Thursday 3 November 2011

Virtual Philosophers

So, my internet problem seems to be fixed - yay! The past few weeks have aged me (literally), but now I'm back and can hopefully fall back into some vaguely regular pattern of posting. 

A few posts ago, I raised the issue of the necessity of shared time to a virtual world such as Second Life - you cannot interact "live" with other citizens of the virtual world if you are not together at the same time, and how time works seems to be one of the ways of defining whether or not something is a game, or a world, or...a glorified version of the Sims. There seems to be a lot of discourse out there on the subject (and a lot of it is written really neatly in Tom Boellstorff's "Coming of Age in Second Life"). 

That is not to suggest, however, that there are not ways to interact with Second Life "residents", as Linden Labs calls them, when they are offline. The IM function allows messages to be stored until the user comes back online, and there is nothing stopping me making a new notecard (a notecard being like a WordPad file) and sending it to some of my offline friends, to be received and read when they come online. But that is much like sending emails, or using Windows Live Messenger, and I'm not sure that anybody would really consider either of those to be virtual worlds. Plains, maybe, but not worlds. 

That aside: the biggest enemy of any theory about shared time is lag. Lag is pretty much an accepted evil these days, it would seem, with it infecting almost everything that engages with the Internet. I seem to experience particularly high lag, since my laptop is not really up to running the Second Life Viewer, and my network connection is often under a lot of duress from my university housemates watching videos and probably using utorrent to download a whole bunch of stuff that they shouldn't. If I venture into a highly populated or intricately detailed area, it's highly unlikely that my laptop will be able to rez (load) the sim as it actually should be.  But that's pretty much "c'est la vie".

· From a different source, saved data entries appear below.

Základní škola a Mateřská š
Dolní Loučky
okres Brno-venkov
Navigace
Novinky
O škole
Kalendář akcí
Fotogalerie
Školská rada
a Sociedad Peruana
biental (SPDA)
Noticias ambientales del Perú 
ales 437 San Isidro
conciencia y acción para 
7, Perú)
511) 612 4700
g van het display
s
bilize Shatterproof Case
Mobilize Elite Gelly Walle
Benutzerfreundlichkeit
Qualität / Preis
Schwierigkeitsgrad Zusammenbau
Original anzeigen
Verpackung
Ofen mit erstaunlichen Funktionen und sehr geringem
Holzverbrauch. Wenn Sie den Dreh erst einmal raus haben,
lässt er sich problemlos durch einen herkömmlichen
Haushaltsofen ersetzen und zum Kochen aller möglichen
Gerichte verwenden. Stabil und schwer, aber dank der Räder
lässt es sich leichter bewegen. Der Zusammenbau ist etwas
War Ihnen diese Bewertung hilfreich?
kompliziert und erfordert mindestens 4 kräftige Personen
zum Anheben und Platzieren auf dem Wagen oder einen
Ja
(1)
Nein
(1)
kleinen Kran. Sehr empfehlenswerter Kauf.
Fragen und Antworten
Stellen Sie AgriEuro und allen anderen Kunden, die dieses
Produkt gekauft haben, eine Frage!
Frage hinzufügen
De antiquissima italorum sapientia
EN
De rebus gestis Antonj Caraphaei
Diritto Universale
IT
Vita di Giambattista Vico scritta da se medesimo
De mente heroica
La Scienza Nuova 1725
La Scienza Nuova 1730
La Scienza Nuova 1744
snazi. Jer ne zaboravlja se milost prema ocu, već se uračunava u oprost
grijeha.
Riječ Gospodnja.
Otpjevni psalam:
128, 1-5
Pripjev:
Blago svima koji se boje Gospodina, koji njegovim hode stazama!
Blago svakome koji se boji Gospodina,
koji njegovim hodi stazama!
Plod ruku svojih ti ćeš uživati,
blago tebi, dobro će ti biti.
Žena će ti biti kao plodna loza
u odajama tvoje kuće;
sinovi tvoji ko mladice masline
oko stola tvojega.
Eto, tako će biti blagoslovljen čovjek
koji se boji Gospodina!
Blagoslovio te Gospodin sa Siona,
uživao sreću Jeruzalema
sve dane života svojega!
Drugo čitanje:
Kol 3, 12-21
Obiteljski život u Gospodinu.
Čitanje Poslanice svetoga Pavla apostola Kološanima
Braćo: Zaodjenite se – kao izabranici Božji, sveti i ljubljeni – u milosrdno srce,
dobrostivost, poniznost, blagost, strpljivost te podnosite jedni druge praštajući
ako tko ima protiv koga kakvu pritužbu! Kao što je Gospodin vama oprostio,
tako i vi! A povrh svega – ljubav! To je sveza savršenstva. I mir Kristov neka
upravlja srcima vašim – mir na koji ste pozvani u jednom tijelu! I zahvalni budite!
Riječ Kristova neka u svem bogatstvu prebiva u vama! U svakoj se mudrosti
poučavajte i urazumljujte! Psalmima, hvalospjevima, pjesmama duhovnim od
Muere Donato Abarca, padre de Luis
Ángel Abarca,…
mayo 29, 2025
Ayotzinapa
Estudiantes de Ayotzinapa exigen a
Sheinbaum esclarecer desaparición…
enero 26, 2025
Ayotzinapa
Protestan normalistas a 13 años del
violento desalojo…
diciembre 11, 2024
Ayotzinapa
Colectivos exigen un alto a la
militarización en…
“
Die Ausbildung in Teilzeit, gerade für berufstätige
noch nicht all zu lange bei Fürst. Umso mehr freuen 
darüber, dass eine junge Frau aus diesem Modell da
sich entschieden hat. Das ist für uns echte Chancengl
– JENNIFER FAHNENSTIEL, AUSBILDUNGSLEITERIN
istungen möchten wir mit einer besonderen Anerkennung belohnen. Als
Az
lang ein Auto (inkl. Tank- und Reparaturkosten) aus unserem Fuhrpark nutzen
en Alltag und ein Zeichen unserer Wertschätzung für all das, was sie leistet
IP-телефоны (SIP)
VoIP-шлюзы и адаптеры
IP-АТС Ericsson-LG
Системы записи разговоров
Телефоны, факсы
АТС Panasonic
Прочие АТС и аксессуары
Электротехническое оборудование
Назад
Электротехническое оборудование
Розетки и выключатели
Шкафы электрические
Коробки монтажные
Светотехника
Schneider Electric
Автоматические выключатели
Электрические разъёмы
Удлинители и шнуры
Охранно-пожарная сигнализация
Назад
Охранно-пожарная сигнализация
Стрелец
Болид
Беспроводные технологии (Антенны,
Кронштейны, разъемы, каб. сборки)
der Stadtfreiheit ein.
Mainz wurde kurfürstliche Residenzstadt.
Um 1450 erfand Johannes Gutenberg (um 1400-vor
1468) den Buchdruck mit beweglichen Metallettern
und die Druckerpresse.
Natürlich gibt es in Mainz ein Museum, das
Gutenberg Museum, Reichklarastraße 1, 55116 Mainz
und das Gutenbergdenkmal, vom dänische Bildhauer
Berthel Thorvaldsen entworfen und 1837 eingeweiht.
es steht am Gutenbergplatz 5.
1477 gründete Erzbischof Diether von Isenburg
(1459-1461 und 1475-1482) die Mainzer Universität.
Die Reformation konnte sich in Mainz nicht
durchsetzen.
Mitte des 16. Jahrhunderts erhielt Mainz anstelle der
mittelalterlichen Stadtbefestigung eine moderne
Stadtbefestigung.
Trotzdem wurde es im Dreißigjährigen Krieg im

What does that mean for the concept of shared time? Can a virtual world be "declassified", so to speak, because it suffers with lag? Just within SL, it starts to raise a whole bunch of existential questions: if I change my hair from brown to red, but, because of lag, everyone around me can still see it as brown, is my hair really, in fact, brown? What colour does the Higher Being of the Linden Labs server really think my hair colour is? If, for example, Salix tries to take human form after being a dragon, but, on my screen I still see her as a dragon...which is she?! It is often things such as changing your hair, or your clothes, or your shape that offer the most obvious examples of lag. So is it how we see ourselves that matters, or how we are seen? How can we trust anything that we see? We are creating a generation of virtual philosophers over here!

We are also creating a generation of people who really, really cannot afford to take their (virtual) selves seriously - not when you are aware that, at times, you look like this:

I entered a new sim, and it couldn't load my clothes properly. How attractive.
Ah! My inner-clown is showing
Space seems to have leaked through the walls, and I got tango-d

You know I've got a whole folder of images like these. You just know it.